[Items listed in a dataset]
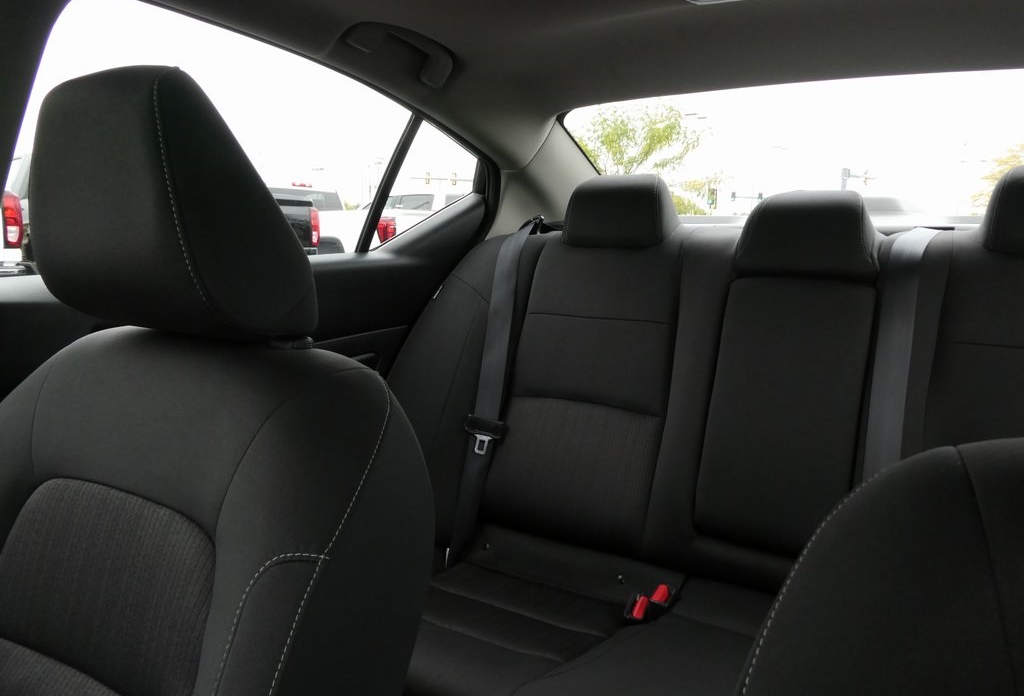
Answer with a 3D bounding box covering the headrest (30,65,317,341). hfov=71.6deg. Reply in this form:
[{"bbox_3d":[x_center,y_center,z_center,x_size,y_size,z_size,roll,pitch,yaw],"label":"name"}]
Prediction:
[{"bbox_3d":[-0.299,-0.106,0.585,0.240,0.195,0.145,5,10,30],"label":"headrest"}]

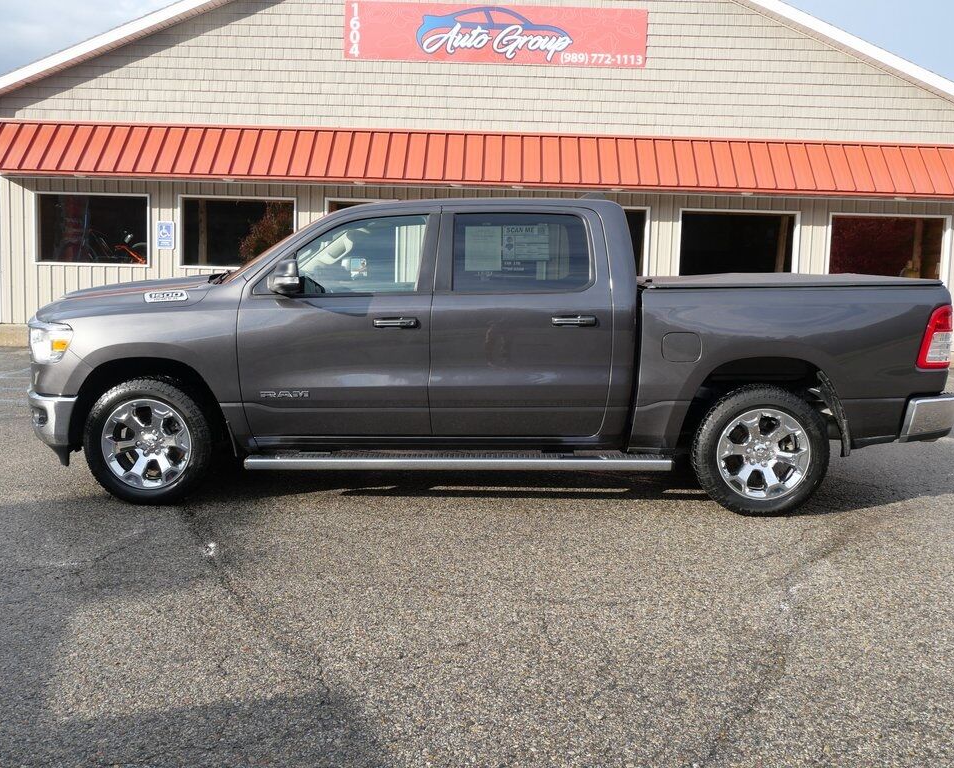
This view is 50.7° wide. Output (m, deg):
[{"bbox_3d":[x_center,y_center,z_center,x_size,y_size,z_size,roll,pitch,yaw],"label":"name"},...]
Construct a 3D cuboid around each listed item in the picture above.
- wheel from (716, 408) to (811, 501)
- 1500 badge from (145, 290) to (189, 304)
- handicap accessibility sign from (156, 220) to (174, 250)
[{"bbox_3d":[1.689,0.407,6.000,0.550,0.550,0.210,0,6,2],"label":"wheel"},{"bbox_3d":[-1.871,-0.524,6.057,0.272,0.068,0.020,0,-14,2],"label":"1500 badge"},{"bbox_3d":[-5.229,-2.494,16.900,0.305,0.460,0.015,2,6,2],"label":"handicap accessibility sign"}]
==
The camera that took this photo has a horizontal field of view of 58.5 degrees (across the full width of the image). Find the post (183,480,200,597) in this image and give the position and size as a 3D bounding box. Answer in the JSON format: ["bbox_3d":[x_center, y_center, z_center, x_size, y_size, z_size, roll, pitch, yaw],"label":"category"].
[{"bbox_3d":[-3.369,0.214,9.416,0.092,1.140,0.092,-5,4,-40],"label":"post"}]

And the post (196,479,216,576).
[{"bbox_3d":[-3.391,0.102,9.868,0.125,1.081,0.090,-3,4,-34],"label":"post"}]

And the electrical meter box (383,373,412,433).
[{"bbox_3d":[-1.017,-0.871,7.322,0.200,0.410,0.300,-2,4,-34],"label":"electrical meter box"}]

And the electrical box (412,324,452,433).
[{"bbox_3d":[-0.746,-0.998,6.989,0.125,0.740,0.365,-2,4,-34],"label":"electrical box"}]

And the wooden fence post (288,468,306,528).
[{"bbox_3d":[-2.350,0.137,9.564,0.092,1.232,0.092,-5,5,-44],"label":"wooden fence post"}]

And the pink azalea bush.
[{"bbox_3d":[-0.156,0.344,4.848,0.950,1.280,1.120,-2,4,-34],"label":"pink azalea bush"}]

▶ [Exercise goal]: Rewrite the lines of the entries as a numbered list, beginning at the line that contains "This view is" and stopping after the line that contains "- handicap accessibility". Leave out any blank lines.

▶ [Expected answer]:
1. This view is 50.7° wide. Output (m, deg):
2. [{"bbox_3d":[x_center,y_center,z_center,x_size,y_size,z_size,roll,pitch,yaw],"label":"name"},...]
3. Construct a 3D cuboid around each listed item in the picture above.
4. - wheel from (716, 408) to (811, 501)
5. - 1500 badge from (145, 290) to (189, 304)
6. - handicap accessibility sign from (156, 220) to (174, 250)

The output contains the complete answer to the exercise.